Kemenhub Evaluasi Operasional LRT Palembang

151

Kementerian Perhubungan mengevaluasi secara penyeluruh operasional kereta api ringan (LRT) Palembang untuk merespon kejadian berhenti mendadak saat membawa ratusan penumpang Minggu (12/8) sore.

Dirjen Perkeretapian Kementerian Perhubungan Zulfikri di Palembang, Senin, dalam keterangan pers terkait kejadian ini mengatakan, evaluasi ini diharapkan dapat memperbaiki kinerja operasional LRT secara keseluruhan.

“Saat ini kami masih melakukan investigasi untuk mencari penyebab sebenarnya mengapa bisa berhenti mendadak. Sejauh ini dugaan awal karena terjadi shortcircuit atau arus pendek yang menyebabkan adanya kabel CCD di sarana (kereta api) yang putus,” kata dia.

Ia mengatakan LRT Palembang yang memiliki pusat pengendali Train Control Management System secara otomatis akan berhenti beroperasi sistem membaca terjadi kegagalan terkait keselamatan. Kondisi seperti ini sejatinya juga terjadi di dua masalah sebelumnya sejak LRT resmi beroperasi membawa penumpang pada 23 Juli 2018. Pada 1 Agustus 2018, LRT Palembang berhenti mendadak di dua kilometer sebelum Stasiun Jakabaring akibat pintu tidak dapat ditutup lantaran sensor keselamatan sangat sensitif. “Kereta terpaksa berhenti karena apabila pintu tidak tertutup sempurna maka masinis kereta tidak bisa menjalankan keretanya dan harus mengecek pintu agar tertutup sempurna,” kata dia.
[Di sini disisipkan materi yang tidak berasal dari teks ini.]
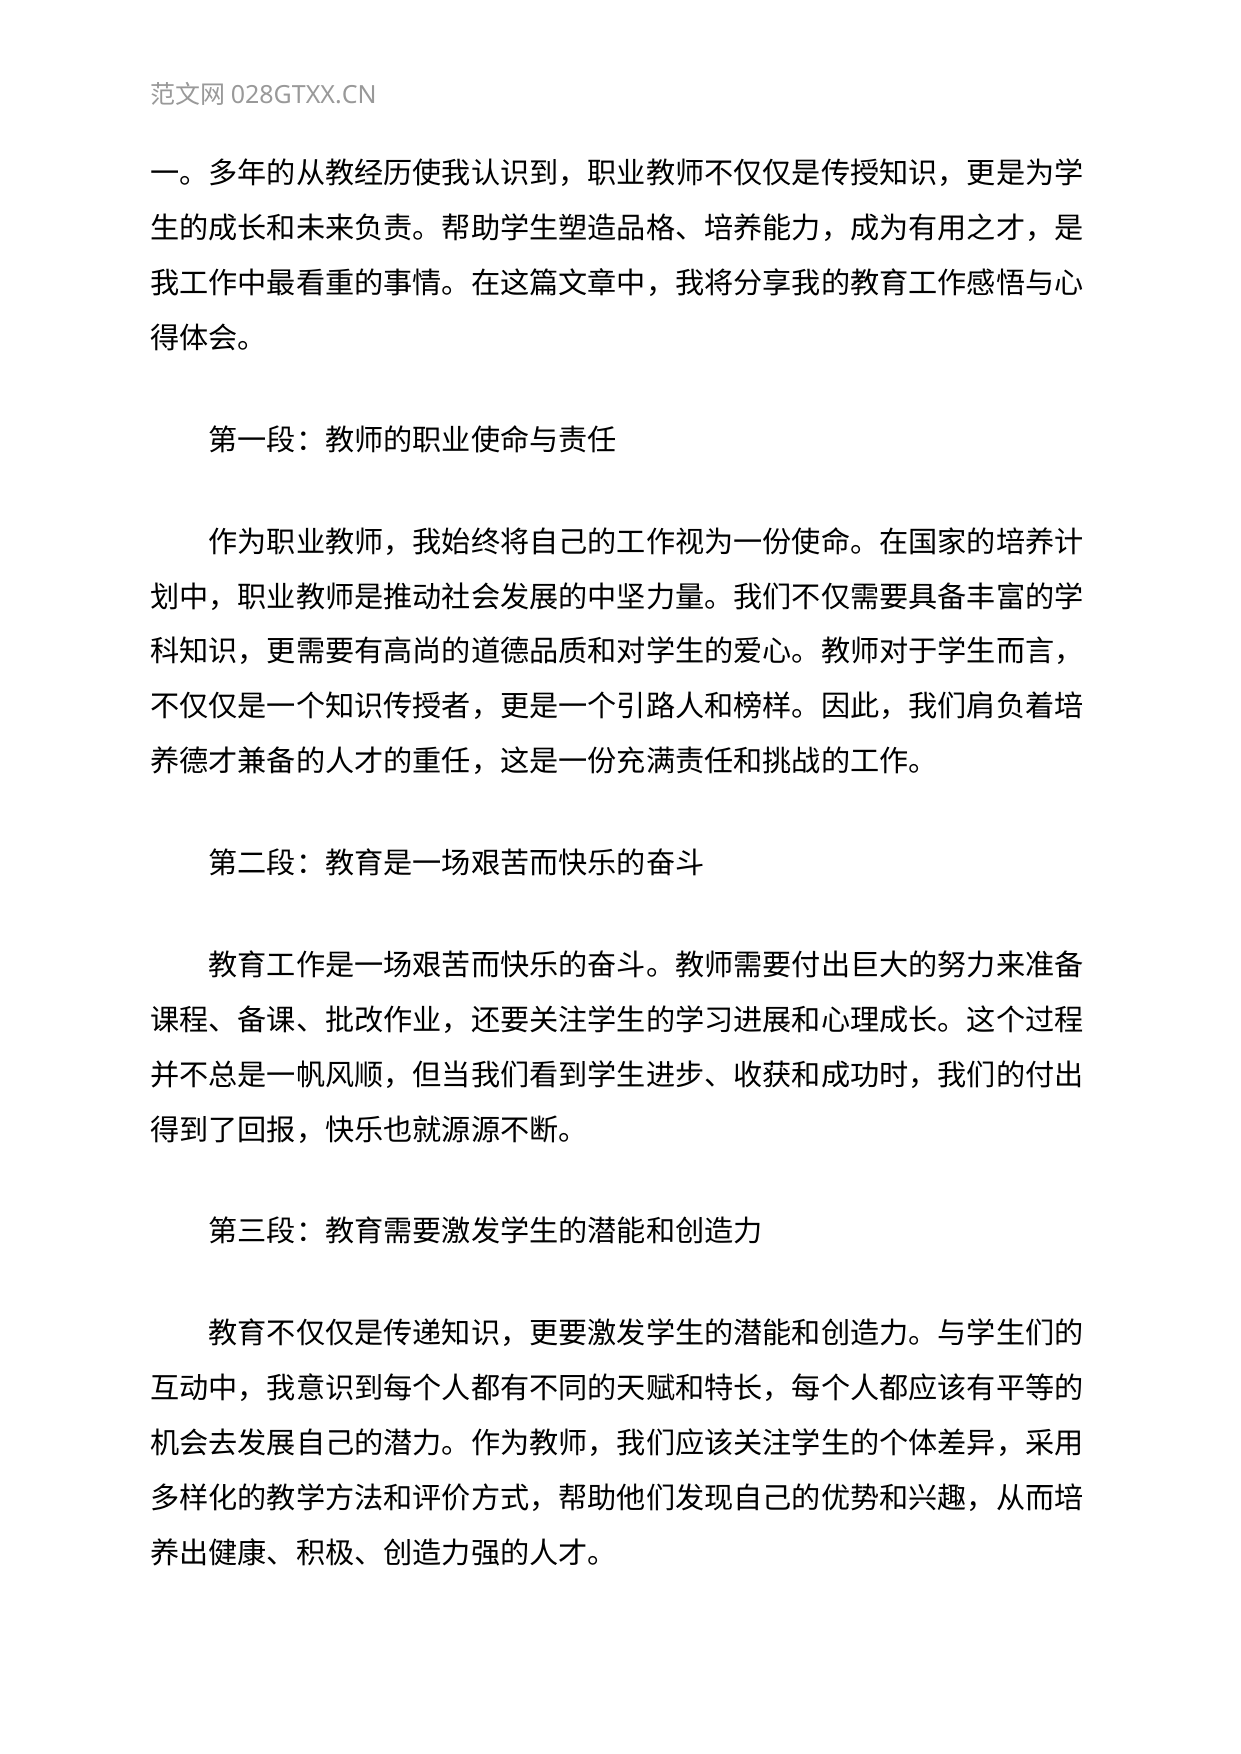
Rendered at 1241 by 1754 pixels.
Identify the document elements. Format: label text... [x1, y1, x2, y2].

text 第一段：教师的职业使命与责任 [150, 416, 1090, 459]
text 教育工作是一场艰苦而快乐的奋斗。教师需要付出巨大的努力来准备课程、备课、批改作业，还要关注学生的学习进展和心理成长。这个过程并不总是一帆风顺，但当我们看到学生进步、收获和成功时，我们的付出得到了回报，快乐也就源源不断。 [150, 941, 1090, 1148]
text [150, 150, 1090, 357]
text 作为职业教师，我始终将自己的工作视为一份使命。在国家的培养计划中，职业教师是推动社会发展的中坚力量。我们不仅需要具备丰富的学科知识，更需要有高尚的道德品质和对学生的爱心。教师对于学生而言，不仅仅是一个知识传授者，更是一个引路人和榜样。因此，我们肩负着培养德才兼备的人才的重任，这是一份充满责任和挑战的工作。 [150, 518, 1090, 780]
text 第二段：教育是一场艰苦而快乐的奋斗 [150, 839, 1090, 882]
text 第三段：教育需要激发学生的潜能和创造力 [150, 1208, 1090, 1250]
text 教育不仅仅是传递知识，更要激发学生的潜能和创造力。与学生们的互动中，我意识到每个人都有不同的天赋和特长，每个人都应该有平等的机会去发展自己的潜力。作为教师，我们应该关注学生的个体差异，采用多样化的教学方法和评价方式，帮助他们发现自己的优势和兴趣，从而培养出健康、积极、创造力强的人才。 [150, 1309, 1090, 1571]
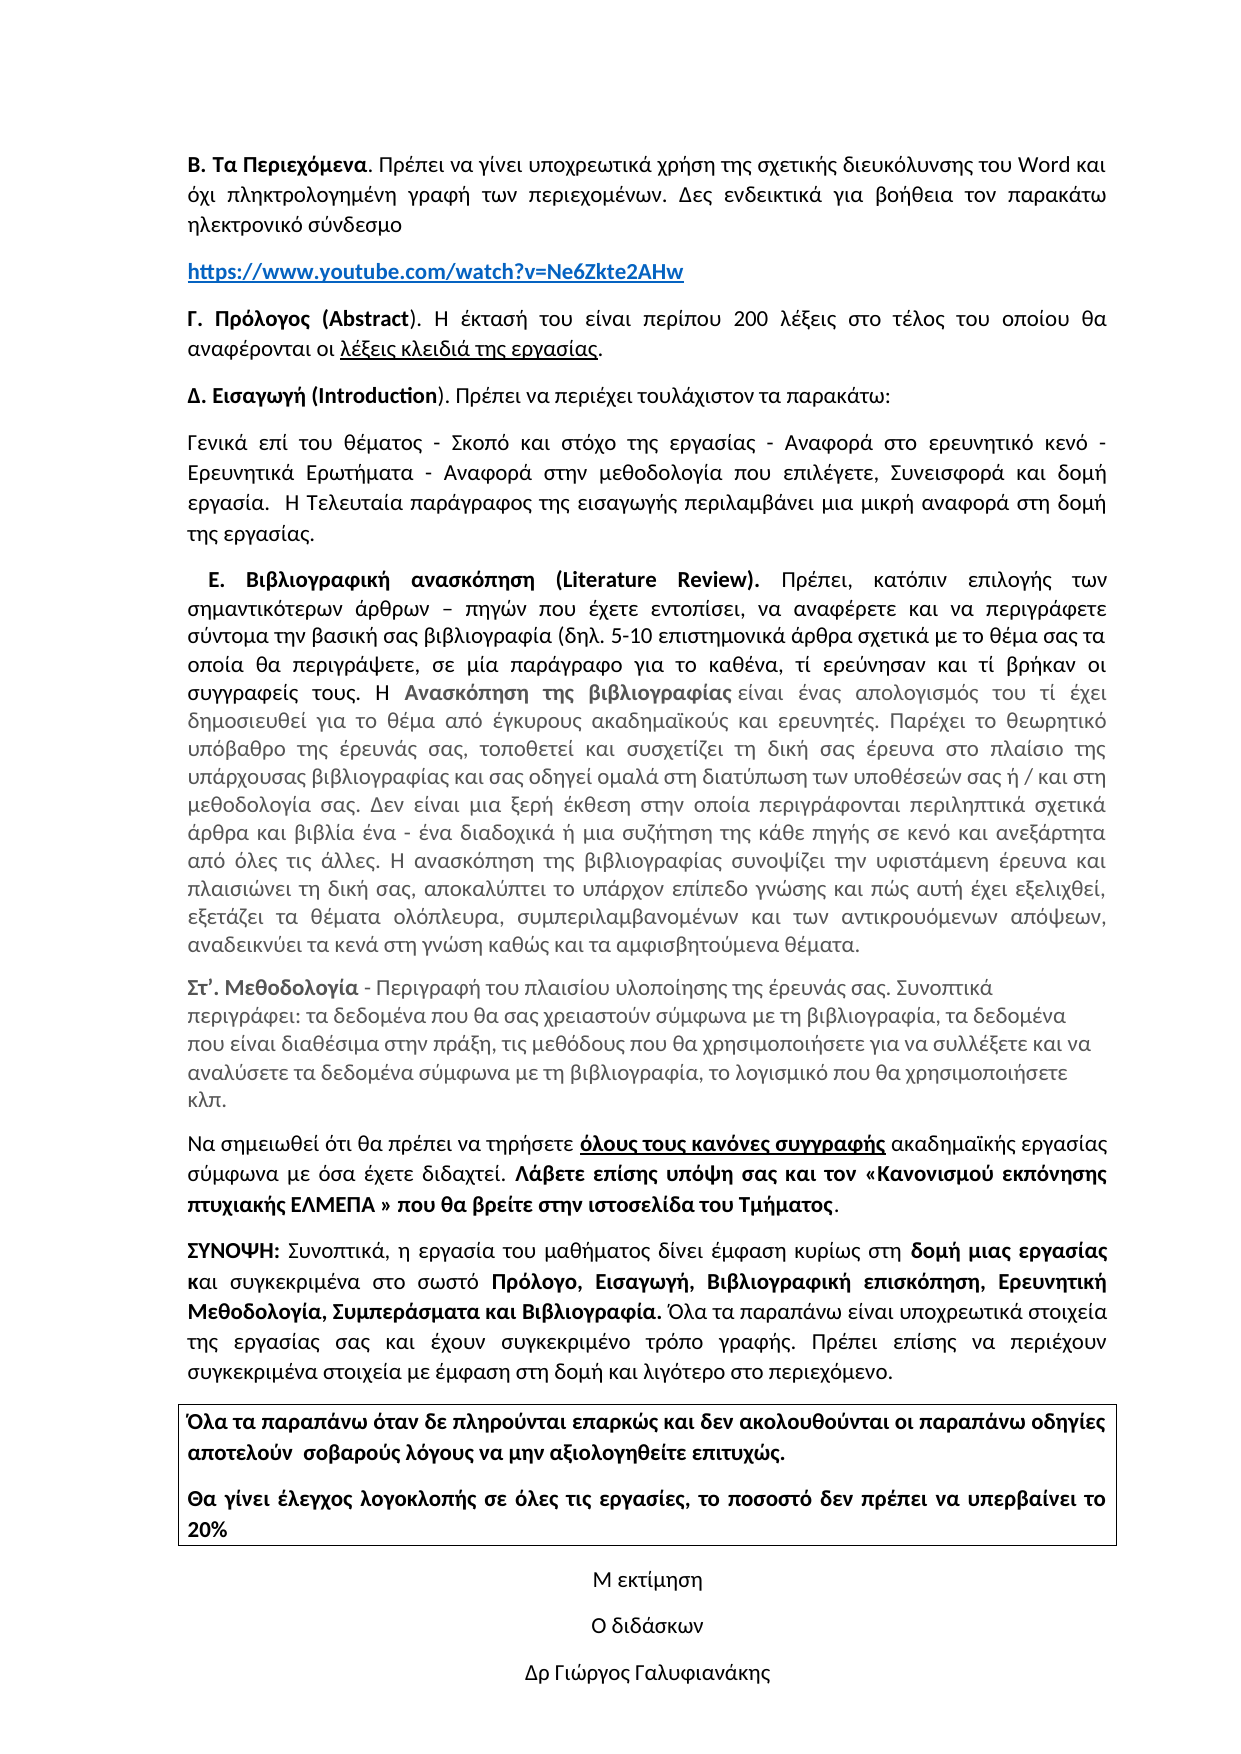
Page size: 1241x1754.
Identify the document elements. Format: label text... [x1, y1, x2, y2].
Kemudian pada 10 Agustus 2018, LRT juga kembali berhenti mendadak di Stasiun Bumi Sriwijaya karena VDU (Vehicle Display Unit) yang tidak dapat membaca posisi kereta. Terhadap tiga kejadian ini, dilakukan evakuasi penumpang karena kejadian kereta berhenti telah melebihi 20 menit. Penumpang kemudian digiring petugas melintasi jalur pejalan kaki yang ada di sisi rel yang aman dari arus listrik untuk menuju stasiun terdekat, seperti sempat viral di media sosial.